When we received the news that our son would have to stay another day in the hospital because of jaundice, I leaned on you as my world felt like it was crumbling. You stood strong as I navigated the heavy emotions of a new mom caught in an unfamiliar situation.
We faced challenges with breastfeeding together. You listened intently to the lactation consultants and supported me as we tried to figure it out. While I pumped to boost my supply, you made sure to visit our baby in the nursery, keeping me company during long stretches of worry. When I broke down, overwhelmed by seeing our tiny baby alone in that incubator, you held my hand and shared jokes that lifted my spirits.

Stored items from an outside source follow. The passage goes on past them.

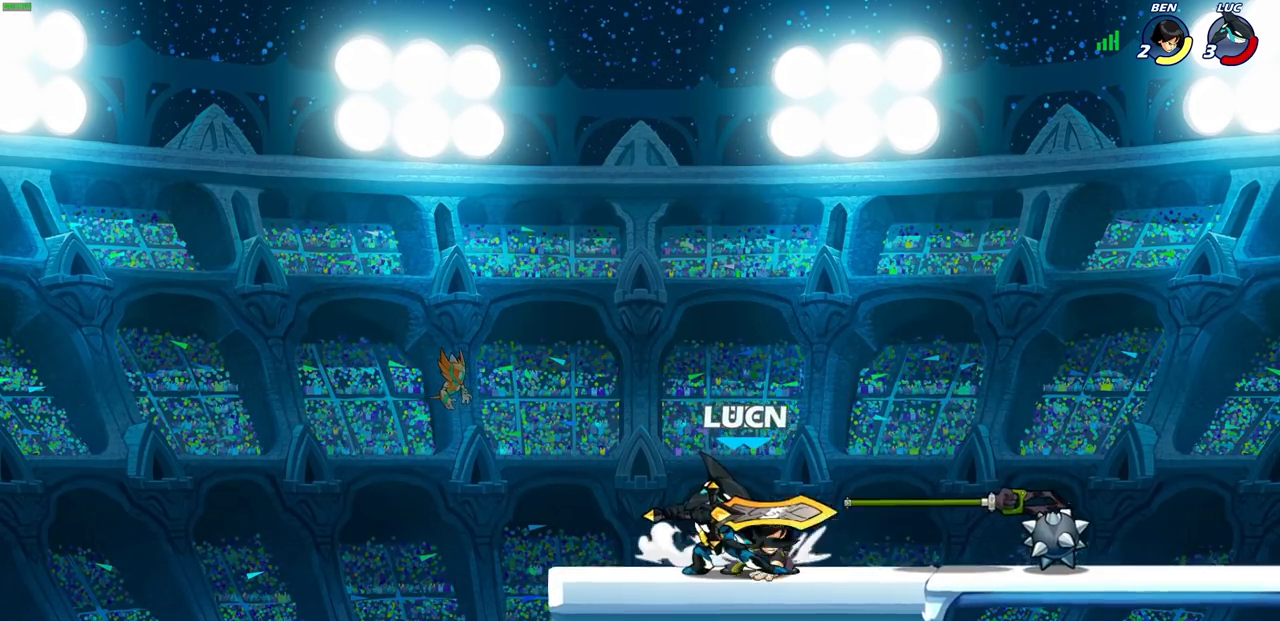
{"dt_ms": 500, "buttons": [], "left_stick": "center", "right_stick": "center", "events": [[33, "SQUARE", "up"], [100, "SQUARE", "down"], [117, "left_stick", "down"], [183, "SQUARE", "up"], [233, "left_stick", "right"], [267, "SQUARE", "down"], [333, "SQUARE", "up"], [417, "SQUARE", "down"], [450, "left_stick", "center"], [500, "SQUARE", "up"]]}
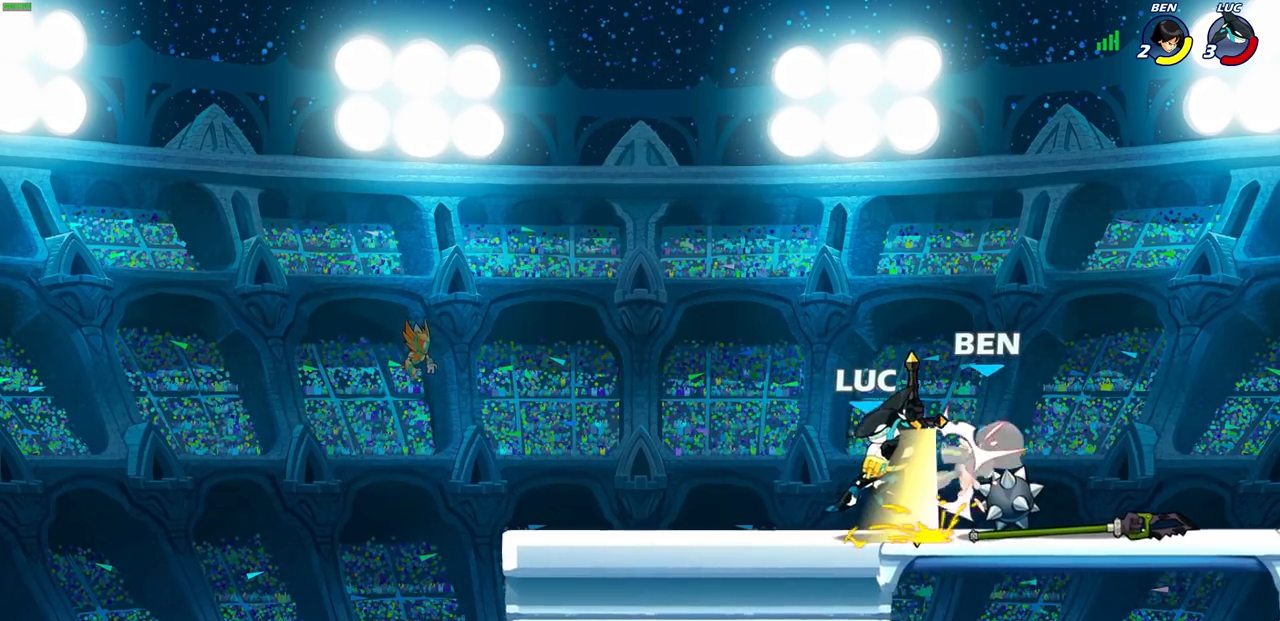
{"dt_ms": 500, "buttons": [], "left_stick": "center", "right_stick": "center", "events": [[67, "SQUARE", "down"], [150, "SQUARE", "up"], [183, "left_stick", "up-right"], [217, "SQUARE", "down"], [283, "SQUARE", "up"], [350, "left_stick", "center"]]}
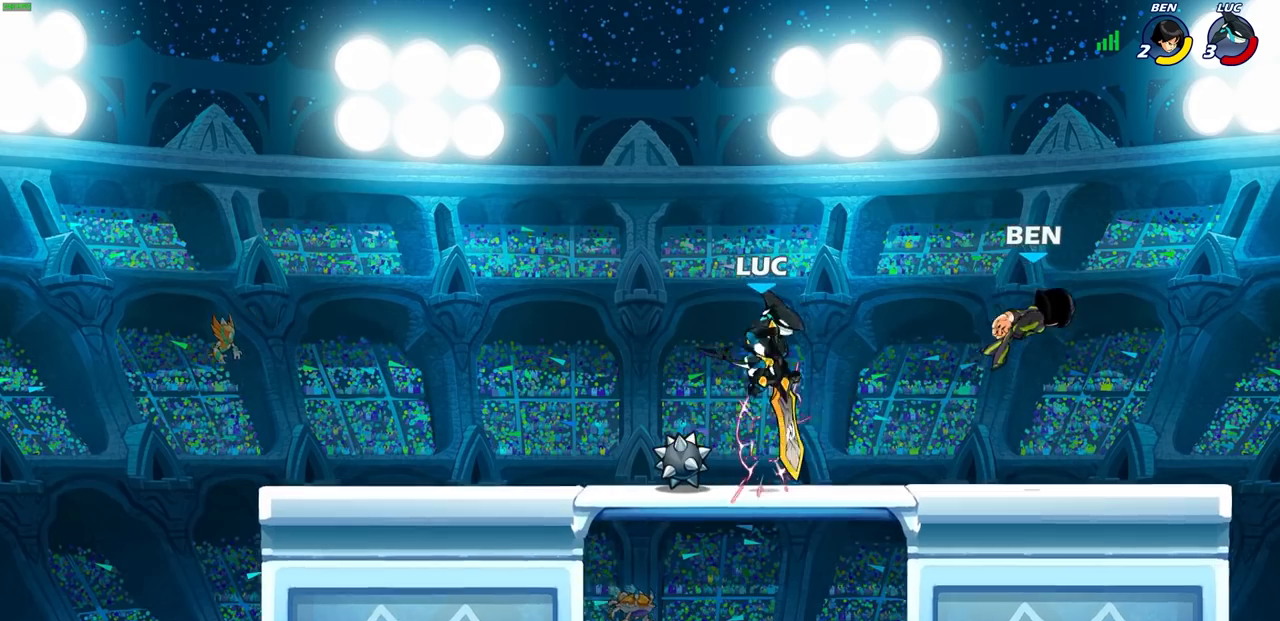
{"dt_ms": 500, "buttons": [], "left_stick": "right", "right_stick": "center", "events": [[67, "left_stick", "up-right"], [167, "left_stick", "right"], [217, "CROSS", "down"], [333, "CIRCLE", "down"], [350, "CROSS", "up"], [467, "CIRCLE", "up"]]}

Those early days at home were an adjustment for both of us. I was wrapped up in sleepless nights and endless feedings, but you were right there with me, starting your journey as a father. Though it was hard to fully appreciate everything you were doing in the moment, you were the glue holding our new family together. Your strength was not just yours; it became the foundation for all of us.
Watching you transform into a father has helped me see all the reasons I fell in love with you in a new light. As our baby grew from a fragile newborn into a little boy with his own personality, I’ve loved seeing pieces of you reflected in him. From his curly dark hair to his playful spirit, I cherish knowing that your best qualities live on in him.
It’s been a joy to witness you discover your hidden talents as a dad. While I was still coming to terms with this new life, you effortlessly created sweet nicknames for our son and established fun family traditions. You turned bath time into a cozy routine, warming the bathroom and playing soothing classical music. While I focused on not messing things up, you made every day an adventure.
Even when I made mistakes, you understood that a mother’s love often comes with guilt. You showered me with kindness, bringing me little surprises and finding ways to reassure me that everything would be alright.
Of course, we faced our share of challenges too. I had heard from friends how having a baby can test a marriage. In those first days, I couldn’t imagine ever feeling upset with you. But as the nights wore on and the days stretched long, tensions crept in, especially when you returned to work while I took on the full-time role of caring for our little one.
Yet, through it all, we grew not just as parents but as partners. When I went back to work after four months, you were there to dry my tears and remind me that he would always be my baby. You helped me let go of my need to control everything, allowing me to embrace the help that came our way.
Thanks to you, I know we will always be okay. From the moment our son entered this world, you have been my rock, encouraging me to take time for myself without guilt.
This past year has been a journey of growth for all of us. I can’t believe it’s been almost one year since you became a father, but I’m so grateful to have shared every moment with you.